MATERIAL PROVIDED:
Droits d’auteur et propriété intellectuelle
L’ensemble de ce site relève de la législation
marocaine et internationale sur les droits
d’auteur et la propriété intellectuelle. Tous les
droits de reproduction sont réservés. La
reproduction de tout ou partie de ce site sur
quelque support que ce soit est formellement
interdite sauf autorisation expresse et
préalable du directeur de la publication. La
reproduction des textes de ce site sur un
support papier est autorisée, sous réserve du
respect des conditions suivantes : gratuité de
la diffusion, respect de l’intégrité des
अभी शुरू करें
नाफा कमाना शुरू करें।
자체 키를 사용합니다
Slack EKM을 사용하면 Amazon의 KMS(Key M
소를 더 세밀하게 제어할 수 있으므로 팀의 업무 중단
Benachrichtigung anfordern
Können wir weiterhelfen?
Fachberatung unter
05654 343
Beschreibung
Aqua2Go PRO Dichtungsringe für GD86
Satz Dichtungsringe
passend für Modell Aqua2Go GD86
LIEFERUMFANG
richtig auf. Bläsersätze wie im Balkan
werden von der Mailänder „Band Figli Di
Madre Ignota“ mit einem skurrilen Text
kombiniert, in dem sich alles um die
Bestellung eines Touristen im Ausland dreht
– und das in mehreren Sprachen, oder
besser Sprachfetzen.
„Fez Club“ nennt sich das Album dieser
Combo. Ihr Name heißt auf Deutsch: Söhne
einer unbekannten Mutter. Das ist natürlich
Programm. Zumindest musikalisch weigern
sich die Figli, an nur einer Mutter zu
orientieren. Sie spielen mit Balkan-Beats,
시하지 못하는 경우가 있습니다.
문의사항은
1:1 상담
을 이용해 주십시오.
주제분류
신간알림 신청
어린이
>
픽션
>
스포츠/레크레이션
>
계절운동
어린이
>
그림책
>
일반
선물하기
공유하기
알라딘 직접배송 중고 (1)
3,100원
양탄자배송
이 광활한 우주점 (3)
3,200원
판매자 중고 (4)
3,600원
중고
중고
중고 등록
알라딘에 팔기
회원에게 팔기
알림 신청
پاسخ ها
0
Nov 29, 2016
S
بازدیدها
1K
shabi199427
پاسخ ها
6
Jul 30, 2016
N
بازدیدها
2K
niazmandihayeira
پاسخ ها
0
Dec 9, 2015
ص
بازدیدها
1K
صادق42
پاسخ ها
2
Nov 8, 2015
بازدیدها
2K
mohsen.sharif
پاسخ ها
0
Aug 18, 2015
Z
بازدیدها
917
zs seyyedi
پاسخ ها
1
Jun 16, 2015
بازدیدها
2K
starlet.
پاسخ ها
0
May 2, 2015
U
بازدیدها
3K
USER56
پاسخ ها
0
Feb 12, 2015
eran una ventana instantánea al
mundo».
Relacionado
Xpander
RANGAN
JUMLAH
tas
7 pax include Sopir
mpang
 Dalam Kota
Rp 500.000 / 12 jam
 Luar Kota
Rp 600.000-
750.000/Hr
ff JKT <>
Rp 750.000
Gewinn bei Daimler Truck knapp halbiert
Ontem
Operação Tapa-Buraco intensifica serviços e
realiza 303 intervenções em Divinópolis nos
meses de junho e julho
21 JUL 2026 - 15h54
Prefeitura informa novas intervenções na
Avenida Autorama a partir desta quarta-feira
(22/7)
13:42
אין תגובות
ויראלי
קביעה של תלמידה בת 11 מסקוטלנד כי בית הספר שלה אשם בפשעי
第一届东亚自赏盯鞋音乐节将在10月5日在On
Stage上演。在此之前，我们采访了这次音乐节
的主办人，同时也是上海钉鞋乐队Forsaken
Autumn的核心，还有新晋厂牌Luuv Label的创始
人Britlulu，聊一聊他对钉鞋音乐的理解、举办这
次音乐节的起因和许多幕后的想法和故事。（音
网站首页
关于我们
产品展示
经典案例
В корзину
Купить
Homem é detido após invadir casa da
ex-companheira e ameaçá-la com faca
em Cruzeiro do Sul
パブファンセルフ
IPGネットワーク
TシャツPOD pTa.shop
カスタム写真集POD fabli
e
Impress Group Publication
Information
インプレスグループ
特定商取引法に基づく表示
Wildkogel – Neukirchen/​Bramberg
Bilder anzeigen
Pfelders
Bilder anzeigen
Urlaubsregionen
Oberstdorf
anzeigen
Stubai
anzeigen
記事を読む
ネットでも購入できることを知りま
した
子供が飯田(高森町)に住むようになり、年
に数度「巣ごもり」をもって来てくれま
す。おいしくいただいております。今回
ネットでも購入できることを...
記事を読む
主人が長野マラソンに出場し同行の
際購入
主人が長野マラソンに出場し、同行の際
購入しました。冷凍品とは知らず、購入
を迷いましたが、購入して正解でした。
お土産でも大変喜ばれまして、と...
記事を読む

HOW TO COMPLETE THIS TASK: Copy out each record exactly as given, omitting none.

SOLUTION:
Droits d’auteur et propriété intellectuelle
L’ensemble de ce site relève de la législation
marocaine et internationale sur les droits
d’auteur et la propriété intellectuelle. Tous les
droits de reproduction sont réservés. La
reproduction de tout ou partie de ce site sur
quelque support que ce soit est formellement
interdite sauf autorisation expresse et
préalable du directeur de la publication. La
reproduction des textes de ce site sur un
support papier est autorisée, sous réserve du
respect des conditions suivantes : gratuité de
la diffusion, respect de l’intégrité des
अभी शुरू करें
नाफा कमाना शुरू करें।
자체 키를 사용합니다
Slack EKM을 사용하면 Amazon의 KMS(Key M
소를 더 세밀하게 제어할 수 있으므로 팀의 업무 중단
Benachrichtigung anfordern
Können wir weiterhelfen?
Fachberatung unter
05654 343
Beschreibung
Aqua2Go PRO Dichtungsringe für GD86
Satz Dichtungsringe
passend für Modell Aqua2Go GD86
LIEFERUMFANG
richtig auf. Bläsersätze wie im Balkan
werden von der Mailänder „Band Figli Di
Madre Ignota“ mit einem skurrilen Text
kombiniert, in dem sich alles um die
Bestellung eines Touristen im Ausland dreht
– und das in mehreren Sprachen, oder
besser Sprachfetzen.
„Fez Club“ nennt sich das Album dieser
Combo. Ihr Name heißt auf Deutsch: Söhne
einer unbekannten Mutter. Das ist natürlich
Programm. Zumindest musikalisch weigern
sich die Figli, an nur einer Mutter zu
orientieren. Sie spielen mit Balkan-Beats,
시하지 못하는 경우가 있습니다.
문의사항은
1:1 상담
을 이용해 주십시오.
주제분류
신간알림 신청
어린이
>
픽션
>
스포츠/레크레이션
>
계절운동
어린이
>
그림책
>
일반
선물하기
공유하기
알라딘 직접배송 중고 (1)
3,100원
양탄자배송
이 광활한 우주점 (3)
3,200원
판매자 중고 (4)
3,600원
중고
중고
중고 등록
알라딘에 팔기
회원에게 팔기
알림 신청
پاسخ ها
0
Nov 29, 2016
S
بازدیدها
1K
shabi199427
پاسخ ها
6
Jul 30, 2016
N
بازدیدها
2K
niazmandihayeira
پاسخ ها
0
Dec 9, 2015
ص
بازدیدها
1K
صادق42
پاسخ ها
2
Nov 8, 2015
بازدیدها
2K
mohsen.sharif
پاسخ ها
0
Aug 18, 2015
Z
بازدیدها
917
zs seyyedi
پاسخ ها
1
Jun 16, 2015
بازدیدها
2K
starlet.
پاسخ ها
0
May 2, 2015
U
بازدیدها
3K
USER56
پاسخ ها
0
Feb 12, 2015
eran una ventana instantánea al
mundo».
Relacionado
Xpander
RANGAN
JUMLAH
tas
7 pax include Sopir
mpang
 Dalam Kota
Rp 500.000 / 12 jam
 Luar Kota
Rp 600.000-
750.000/Hr
ff JKT <>
Rp 750.000
Gewinn bei Daimler Truck knapp halbiert
Ontem
Operação Tapa-Buraco intensifica serviços e
realiza 303 intervenções em Divinópolis nos
meses de junho e julho
21 JUL 2026 - 15h54
Prefeitura informa novas intervenções na
Avenida Autorama a partir desta quarta-feira
(22/7)
13:42
אין תגובות
ויראלי
קביעה של תלמידה בת 11 מסקוטלנד כי בית הספר שלה אשם בפשעי
第一届东亚自赏盯鞋音乐节将在10月5日在On
Stage上演。在此之前，我们采访了这次音乐节
的主办人，同时也是上海钉鞋乐队Forsaken
Autumn的核心，还有新晋厂牌Luuv Label的创始
人Britlulu，聊一聊他对钉鞋音乐的理解、举办这
次音乐节的起因和许多幕后的想法和故事。（音
网站首页
关于我们
产品展示
经典案例
В корзину
Купить
Homem é detido após invadir casa da
ex-companheira e ameaçá-la com faca
em Cruzeiro do Sul
パブファンセルフ
IPGネットワーク
TシャツPOD pTa.shop
カスタム写真集POD fabli
e
Impress Group Publication
Information
インプレスグループ
特定商取引法に基づく表示
Wildkogel – Neukirchen/​Bramberg
Bilder anzeigen
Pfelders
Bilder anzeigen
Urlaubsregionen
Oberstdorf
anzeigen
Stubai
anzeigen
記事を読む
ネットでも購入できることを知りま
した
子供が飯田(高森町)に住むようになり、年
に数度「巣ごもり」をもって来てくれま
す。おいしくいただいております。今回
ネットでも購入できることを...
記事を読む
主人が長野マラソンに出場し同行の
際購入
主人が長野マラソンに出場し、同行の際
購入しました。冷凍品とは知らず、購入
を迷いましたが、購入して正解でした。
お土産でも大変喜ばれまして、と...
記事を読む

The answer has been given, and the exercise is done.